OBJECTIVE
About one-fifth of US adolescents experienced major depressive symptoms, but few studies have examined longitudinal trends of adolescents developing depression or recovering by demographic factors. We estimated new transition probability inputs, and then used them in a simulation model to project the epidemiologic burden and trajectory of depression of diverse adolescents by sex and race or ethnicity combinations.
METHODS
Transition probabilities were first derived using parametric survival analysis of data from the National Longitudinal Study of Adolescent to Adult Health and then calibrated to cross-sectional data from the National Survey on Drug Use and Health.

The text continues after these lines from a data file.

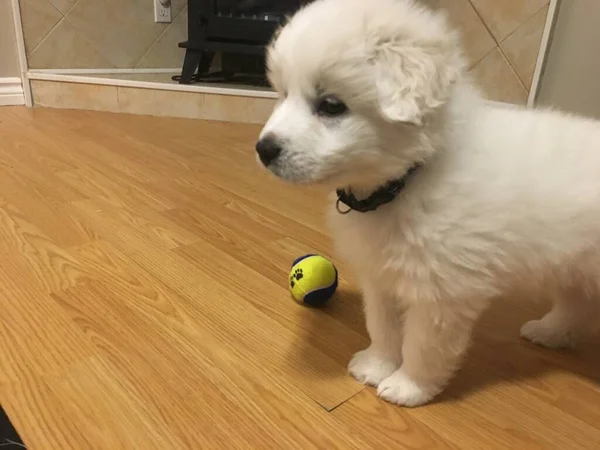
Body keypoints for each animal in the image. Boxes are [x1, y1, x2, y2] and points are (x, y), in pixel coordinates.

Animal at [256, 0, 600, 408]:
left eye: (331, 106)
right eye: (282, 93)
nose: (263, 149)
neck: (409, 178)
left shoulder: (442, 291)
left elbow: (423, 344)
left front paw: (409, 387)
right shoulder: (381, 277)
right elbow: (382, 325)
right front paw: (377, 365)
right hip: (574, 266)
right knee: (576, 302)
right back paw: (550, 331)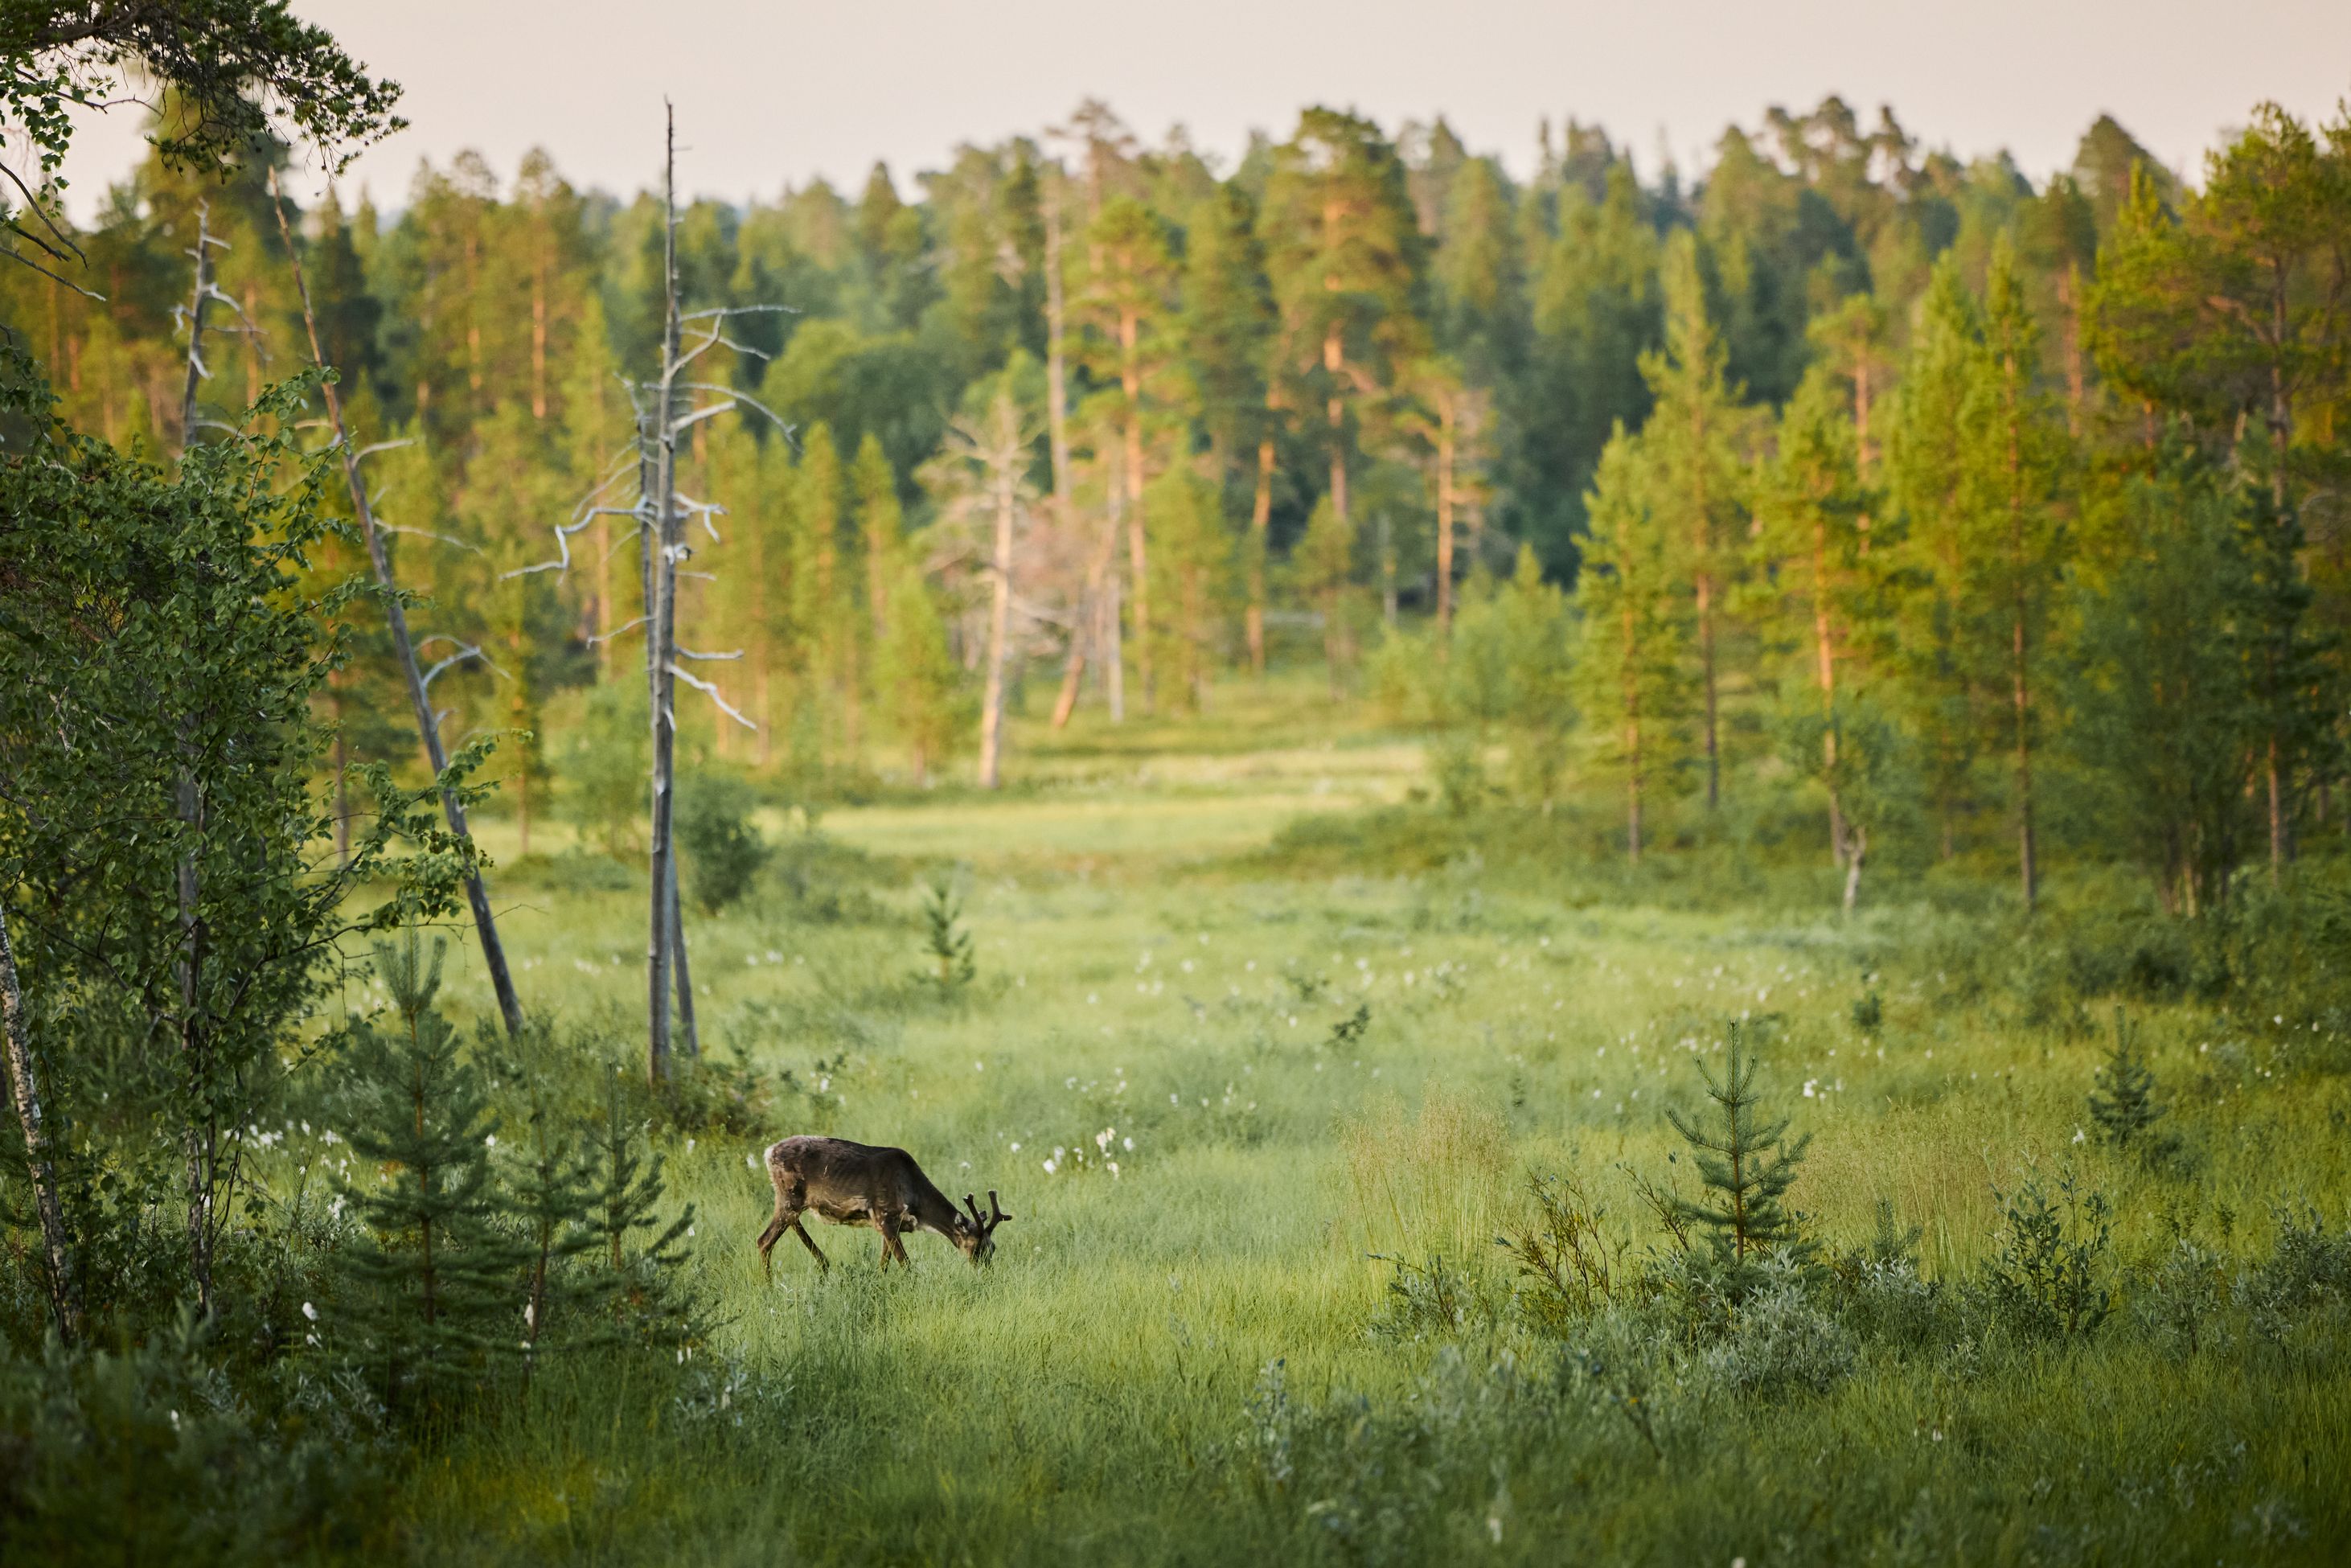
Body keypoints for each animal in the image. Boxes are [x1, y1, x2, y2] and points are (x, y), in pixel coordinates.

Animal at [755, 1135, 1011, 1277]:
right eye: (975, 1247)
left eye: (993, 1248)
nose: (988, 1275)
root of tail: (768, 1152)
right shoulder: (885, 1217)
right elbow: (906, 1266)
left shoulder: (889, 1226)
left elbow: (883, 1265)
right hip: (789, 1197)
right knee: (764, 1240)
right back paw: (769, 1287)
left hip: (793, 1200)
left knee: (789, 1226)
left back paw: (823, 1263)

We developed a cohort state-transition model to simulate age-specific depression outcomes of US adolescents. A hypothetical adolescent cohort was modeled from 12-22 years with annual transitions. Model outcomes included proportions of youth experiencing depression, recovery, or depression-free cases and were reported for a US adolescent population by sex, race or ethnicity, and sex and race or ethnicity combinations.
RESULTS
At 22 years of age, approximately 16% of adolescents had depression, 12% were in recovery, and 72% had never developed depression. Depression prevalence peaked around 16-17 years-old. Adolescents of multiracial or other race or ethnicity, White, American Indian or Alaska Native, and Hispanic, Latino, or Spanish descent were more likely to experience depression than other racial or ethnic groups. Depression trajectories generated by the model matched well with historical observational studies by sex and race or ethnicity, except for individuals from American Indian or Alaska Native and multiracial or other race or ethnicity backgrounds.
CONCLUSIONS
This study validated new transition probabilities for future use in decision models evaluating adolescent depression policies or interventions. Different sets of transition parameters by demographic factors (sex and race or ethnicity combinations) were generated to support future health equity research, including distributional cost-effectiveness analysis. Further data disaggregated with respect to race, ethnicity, religion, income, geography, gender identity, sexual orientation, and disability would be helpful to project accurate estimates for historically minoritized communities.